** Opening SUPPLIED ENTRIES block **

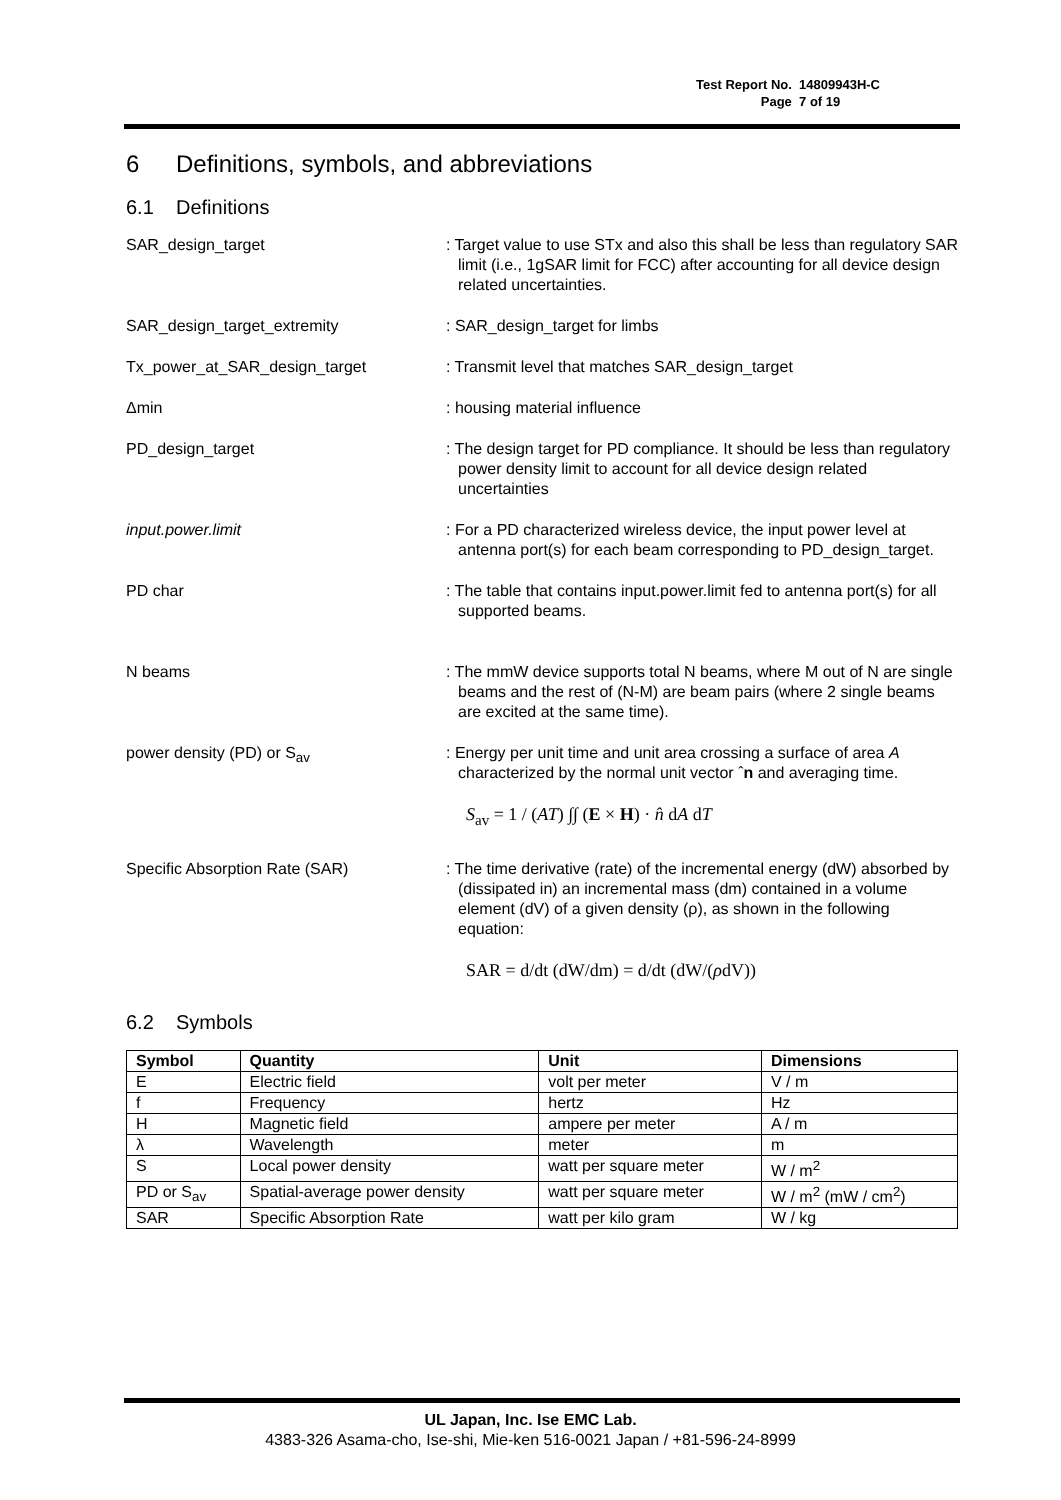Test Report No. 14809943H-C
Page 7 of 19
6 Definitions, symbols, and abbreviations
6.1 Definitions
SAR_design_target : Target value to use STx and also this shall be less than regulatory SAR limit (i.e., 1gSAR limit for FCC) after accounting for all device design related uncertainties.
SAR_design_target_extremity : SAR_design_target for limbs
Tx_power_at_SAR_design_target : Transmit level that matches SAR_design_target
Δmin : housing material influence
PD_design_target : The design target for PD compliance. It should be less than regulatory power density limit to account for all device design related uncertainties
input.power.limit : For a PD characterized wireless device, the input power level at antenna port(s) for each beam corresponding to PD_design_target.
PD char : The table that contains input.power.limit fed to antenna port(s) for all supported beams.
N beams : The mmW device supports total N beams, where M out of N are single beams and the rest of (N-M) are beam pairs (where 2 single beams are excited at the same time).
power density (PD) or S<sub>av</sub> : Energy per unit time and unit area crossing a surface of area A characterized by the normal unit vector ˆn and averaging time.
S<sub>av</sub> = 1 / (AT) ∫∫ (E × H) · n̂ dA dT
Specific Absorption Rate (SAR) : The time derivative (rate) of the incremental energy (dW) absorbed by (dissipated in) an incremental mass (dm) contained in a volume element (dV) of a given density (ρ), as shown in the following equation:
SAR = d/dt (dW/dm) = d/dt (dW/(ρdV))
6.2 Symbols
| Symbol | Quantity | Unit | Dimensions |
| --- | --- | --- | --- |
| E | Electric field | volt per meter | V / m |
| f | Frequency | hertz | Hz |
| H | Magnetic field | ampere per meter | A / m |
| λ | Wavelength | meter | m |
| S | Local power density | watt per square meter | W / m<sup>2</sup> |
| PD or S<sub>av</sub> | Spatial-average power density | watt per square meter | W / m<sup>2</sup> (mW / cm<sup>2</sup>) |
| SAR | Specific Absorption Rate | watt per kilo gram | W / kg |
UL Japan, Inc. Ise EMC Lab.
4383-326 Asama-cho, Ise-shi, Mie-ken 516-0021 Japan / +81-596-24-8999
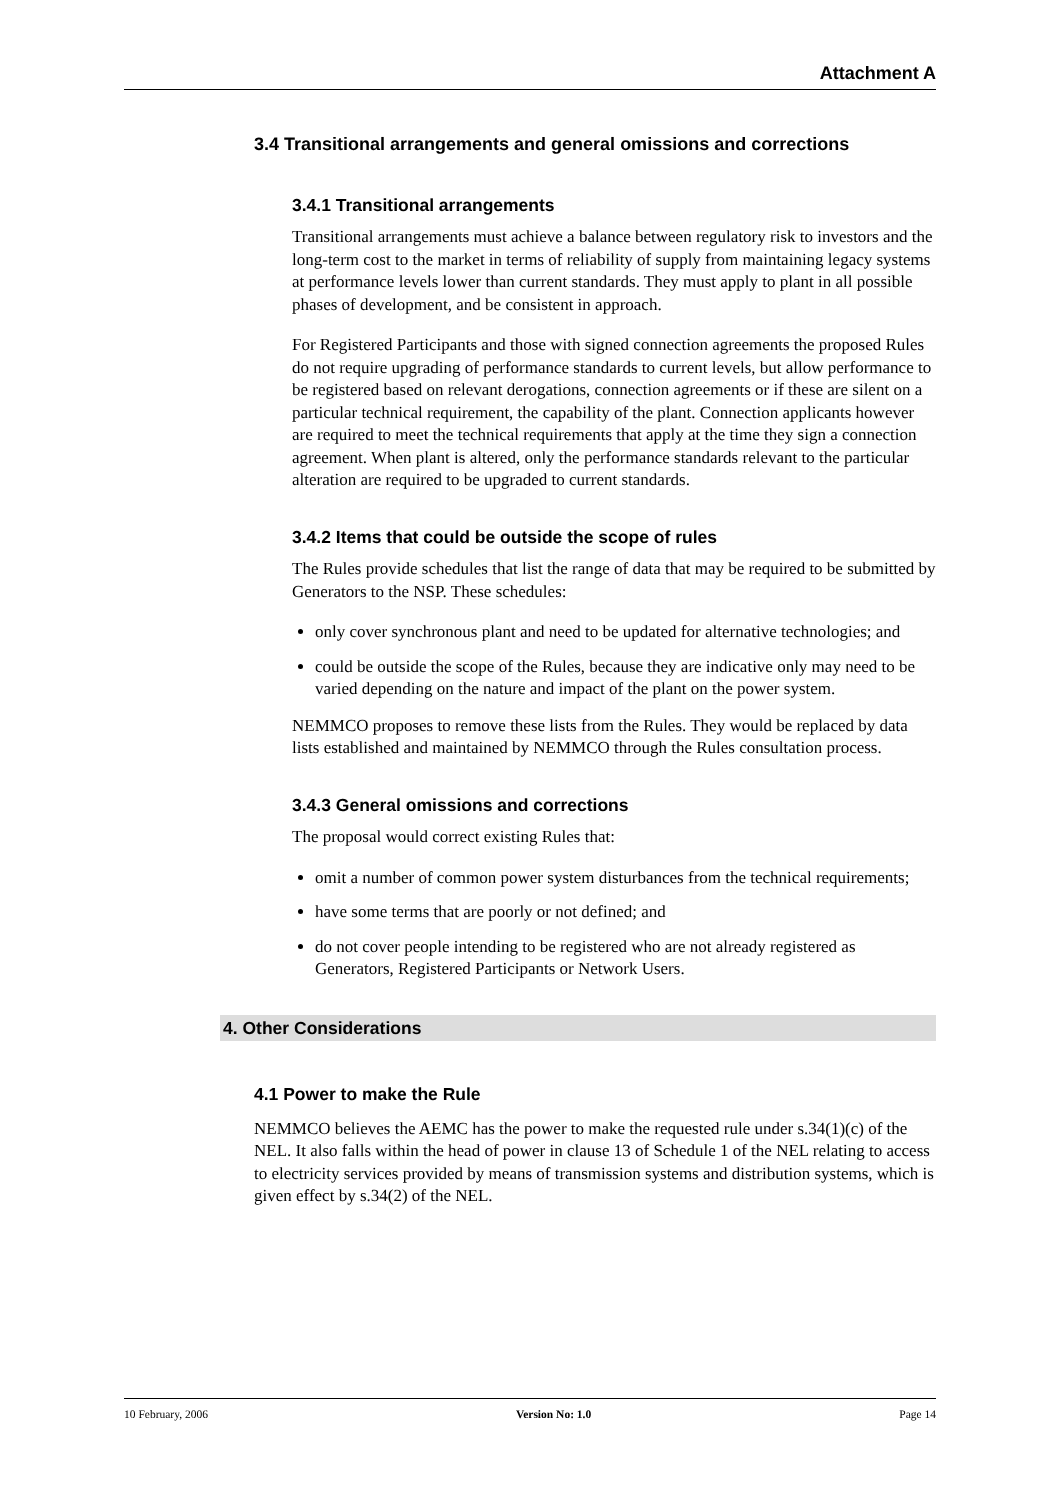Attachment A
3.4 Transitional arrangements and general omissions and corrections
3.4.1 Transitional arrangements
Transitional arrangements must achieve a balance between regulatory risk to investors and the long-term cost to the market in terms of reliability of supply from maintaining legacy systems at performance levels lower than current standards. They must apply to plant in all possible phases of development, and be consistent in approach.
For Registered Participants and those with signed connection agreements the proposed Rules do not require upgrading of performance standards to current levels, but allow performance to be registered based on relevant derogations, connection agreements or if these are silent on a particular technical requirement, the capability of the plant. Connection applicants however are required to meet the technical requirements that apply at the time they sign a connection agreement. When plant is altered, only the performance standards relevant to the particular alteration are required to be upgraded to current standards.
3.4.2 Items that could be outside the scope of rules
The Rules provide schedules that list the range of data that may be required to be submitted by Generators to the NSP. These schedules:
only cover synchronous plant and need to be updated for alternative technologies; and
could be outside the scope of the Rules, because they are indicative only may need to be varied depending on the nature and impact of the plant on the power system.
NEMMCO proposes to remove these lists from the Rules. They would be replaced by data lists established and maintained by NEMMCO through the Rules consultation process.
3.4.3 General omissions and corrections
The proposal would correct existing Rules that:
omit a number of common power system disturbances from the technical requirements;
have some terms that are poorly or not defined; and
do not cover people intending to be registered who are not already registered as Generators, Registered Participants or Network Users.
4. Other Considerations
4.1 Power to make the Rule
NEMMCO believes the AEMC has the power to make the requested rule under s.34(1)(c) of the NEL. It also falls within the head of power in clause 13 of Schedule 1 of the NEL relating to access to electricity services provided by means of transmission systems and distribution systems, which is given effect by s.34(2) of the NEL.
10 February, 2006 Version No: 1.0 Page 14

** Closing SUPPLIED ENTRIES block **

Reply with nothing but a number. State how many lines in the records hold the word "related".

### SOLUTION TO THE EXERCISE
2